TASK STATEMENT |
Copy out each of the following lines word for word.

ENTRIES PROVIDED section start

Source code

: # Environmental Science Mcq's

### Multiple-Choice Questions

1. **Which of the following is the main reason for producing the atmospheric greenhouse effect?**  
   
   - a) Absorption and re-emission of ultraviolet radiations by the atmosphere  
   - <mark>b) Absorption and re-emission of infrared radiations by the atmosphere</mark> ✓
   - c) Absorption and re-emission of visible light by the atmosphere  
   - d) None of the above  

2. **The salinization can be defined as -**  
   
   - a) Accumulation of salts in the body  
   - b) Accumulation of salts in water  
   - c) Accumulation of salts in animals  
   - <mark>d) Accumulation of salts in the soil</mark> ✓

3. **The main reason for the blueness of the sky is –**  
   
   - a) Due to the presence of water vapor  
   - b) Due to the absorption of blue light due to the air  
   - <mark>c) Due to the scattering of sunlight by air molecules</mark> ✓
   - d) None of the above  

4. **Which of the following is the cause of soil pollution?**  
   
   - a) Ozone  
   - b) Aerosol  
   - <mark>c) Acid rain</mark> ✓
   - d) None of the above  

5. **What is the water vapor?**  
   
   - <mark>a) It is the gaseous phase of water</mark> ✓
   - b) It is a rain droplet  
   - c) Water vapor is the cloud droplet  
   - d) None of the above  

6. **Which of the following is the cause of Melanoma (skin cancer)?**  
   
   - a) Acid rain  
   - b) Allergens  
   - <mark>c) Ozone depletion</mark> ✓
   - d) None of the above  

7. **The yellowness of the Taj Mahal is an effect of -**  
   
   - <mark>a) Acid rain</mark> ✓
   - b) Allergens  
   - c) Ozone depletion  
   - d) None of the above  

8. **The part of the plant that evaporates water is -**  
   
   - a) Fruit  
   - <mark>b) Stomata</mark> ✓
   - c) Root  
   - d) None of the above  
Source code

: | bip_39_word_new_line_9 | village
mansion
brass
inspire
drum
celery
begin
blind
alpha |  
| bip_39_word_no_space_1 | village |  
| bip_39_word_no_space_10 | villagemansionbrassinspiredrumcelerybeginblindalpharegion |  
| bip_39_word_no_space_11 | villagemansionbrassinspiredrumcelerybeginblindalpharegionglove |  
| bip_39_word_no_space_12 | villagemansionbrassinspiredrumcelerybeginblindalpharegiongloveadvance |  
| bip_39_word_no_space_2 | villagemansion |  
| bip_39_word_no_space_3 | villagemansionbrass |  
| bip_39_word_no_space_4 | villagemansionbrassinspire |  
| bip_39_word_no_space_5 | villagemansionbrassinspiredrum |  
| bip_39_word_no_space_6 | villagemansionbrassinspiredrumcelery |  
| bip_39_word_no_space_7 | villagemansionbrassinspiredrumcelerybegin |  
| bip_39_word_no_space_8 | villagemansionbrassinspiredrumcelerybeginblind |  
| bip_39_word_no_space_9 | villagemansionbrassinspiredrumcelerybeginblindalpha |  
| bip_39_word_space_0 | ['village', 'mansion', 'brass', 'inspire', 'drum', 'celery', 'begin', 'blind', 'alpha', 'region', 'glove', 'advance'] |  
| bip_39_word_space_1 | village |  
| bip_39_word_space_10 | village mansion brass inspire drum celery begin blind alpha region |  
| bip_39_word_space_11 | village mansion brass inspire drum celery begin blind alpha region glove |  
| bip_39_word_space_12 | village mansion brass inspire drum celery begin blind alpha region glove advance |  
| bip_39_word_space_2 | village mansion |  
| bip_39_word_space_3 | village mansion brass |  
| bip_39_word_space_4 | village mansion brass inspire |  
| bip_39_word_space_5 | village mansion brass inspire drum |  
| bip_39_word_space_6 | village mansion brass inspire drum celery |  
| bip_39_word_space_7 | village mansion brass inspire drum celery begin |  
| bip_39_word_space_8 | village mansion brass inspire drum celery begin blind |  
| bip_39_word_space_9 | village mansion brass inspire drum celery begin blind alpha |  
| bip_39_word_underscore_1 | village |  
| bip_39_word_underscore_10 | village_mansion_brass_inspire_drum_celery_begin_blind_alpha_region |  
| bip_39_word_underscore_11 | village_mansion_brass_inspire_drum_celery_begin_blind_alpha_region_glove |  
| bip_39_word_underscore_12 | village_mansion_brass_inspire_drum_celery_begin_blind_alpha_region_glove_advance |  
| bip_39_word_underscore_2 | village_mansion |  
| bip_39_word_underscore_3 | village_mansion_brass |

ENTRIES PROVIDED section end

RESPONSE AREA |
Source code

: # Environmental Science Mcq's

### Multiple-Choice Questions

1. **Which of the following is the main reason for producing the atmospheric greenhouse effect?**  
   
   - a) Absorption and re-emission of ultraviolet radiations by the atmosphere  
   - <mark>b) Absorption and re-emission of infrared radiations by the atmosphere</mark> ✓
   - c) Absorption and re-emission of visible light by the atmosphere  
   - d) None of the above  

2. **The salinization can be defined as -**  
   
   - a) Accumulation of salts in the body  
   - b) Accumulation of salts in water  
   - c) Accumulation of salts in animals  
   - <mark>d) Accumulation of salts in the soil</mark> ✓

3. **The main reason for the blueness of the sky is –**  
   
   - a) Due to the presence of water vapor  
   - b) Due to the absorption of blue light due to the air  
   - <mark>c) Due to the scattering of sunlight by air molecules</mark> ✓
   - d) None of the above  

4. **Which of the following is the cause of soil pollution?**  
   
   - a) Ozone  
   - b) Aerosol  
   - <mark>c) Acid rain</mark> ✓
   - d) None of the above  

5. **What is the water vapor?**  
   
   - <mark>a) It is the gaseous phase of water</mark> ✓
   - b) It is a rain droplet  
   - c) Water vapor is the cloud droplet  
   - d) None of the above  

6. **Which of the following is the cause of Melanoma (skin cancer)?**  
   
   - a) Acid rain  
   - b) Allergens  
   - <mark>c) Ozone depletion</mark> ✓
   - d) None of the above  

7. **The yellowness of the Taj Mahal is an effect of -**  
   
   - <mark>a) Acid rain</mark> ✓
   - b) Allergens  
   - c) Ozone depletion  
   - d) None of the above  

8. **The part of the plant that evaporates water is -**  
   
   - a) Fruit  
   - <mark>b) Stomata</mark> ✓
   - c) Root  
   - d) None of the above  
Source code

: | bip_39_word_new_line_9 | village
mansion
brass
inspire
drum
celery
begin
blind
alpha |  
| bip_39_word_no_space_1 | village |  
| bip_39_word_no_space_10 | villagemansionbrassinspiredrumcelerybeginblindalpharegion |  
| bip_39_word_no_space_11 | villagemansionbrassinspiredrumcelerybeginblindalpharegionglove |  
| bip_39_word_no_space_12 | villagemansionbrassinspiredrumcelerybeginblindalpharegiongloveadvance |  
| bip_39_word_no_space_2 | villagemansion |  
| bip_39_word_no_space_3 | villagemansionbrass |  
| bip_39_word_no_space_4 | villagemansionbrassinspire |  
| bip_39_word_no_space_5 | villagemansionbrassinspiredrum |  
| bip_39_word_no_space_6 | villagemansionbrassinspiredrumcelery |  
| bip_39_word_no_space_7 | villagemansionbrassinspiredrumcelerybegin |  
| bip_39_word_no_space_8 | villagemansionbrassinspiredrumcelerybeginblind |  
| bip_39_word_no_space_9 | villagemansionbrassinspiredrumcelerybeginblindalpha |  
| bip_39_word_space_0 | ['village', 'mansion', 'brass', 'inspire', 'drum', 'celery', 'begin', 'blind', 'alpha', 'region', 'glove', 'advance'] |  
| bip_39_word_space_1 | village |  
| bip_39_word_space_10 | village mansion brass inspire drum celery begin blind alpha region |  
| bip_39_word_space_11 | village mansion brass inspire drum celery begin blind alpha region glove |  
| bip_39_word_space_12 | village mansion brass inspire drum celery begin blind alpha region glove advance |  
| bip_39_word_space_2 | village mansion |  
| bip_39_word_space_3 | village mansion brass |  
| bip_39_word_space_4 | village mansion brass inspire |  
| bip_39_word_space_5 | village mansion brass inspire drum |  
| bip_39_word_space_6 | village mansion brass inspire drum celery |  
| bip_39_word_space_7 | village mansion brass inspire drum celery begin |  
| bip_39_word_space_8 | village mansion brass inspire drum celery begin blind |  
| bip_39_word_space_9 | village mansion brass inspire drum celery begin blind alpha |  
| bip_39_word_underscore_1 | village |  
| bip_39_word_underscore_10 | village_mansion_brass_inspire_drum_celery_begin_blind_alpha_region |  
| bip_39_word_underscore_11 | village_mansion_brass_inspire_drum_celery_begin_blind_alpha_region_glove |  
| bip_39_word_underscore_12 | village_mansion_brass_inspire_drum_celery_begin_blind_alpha_region_glove_advance |  
| bip_39_word_underscore_2 | village_mansion |  
| bip_39_word_underscore_3 | village_mansion_brass |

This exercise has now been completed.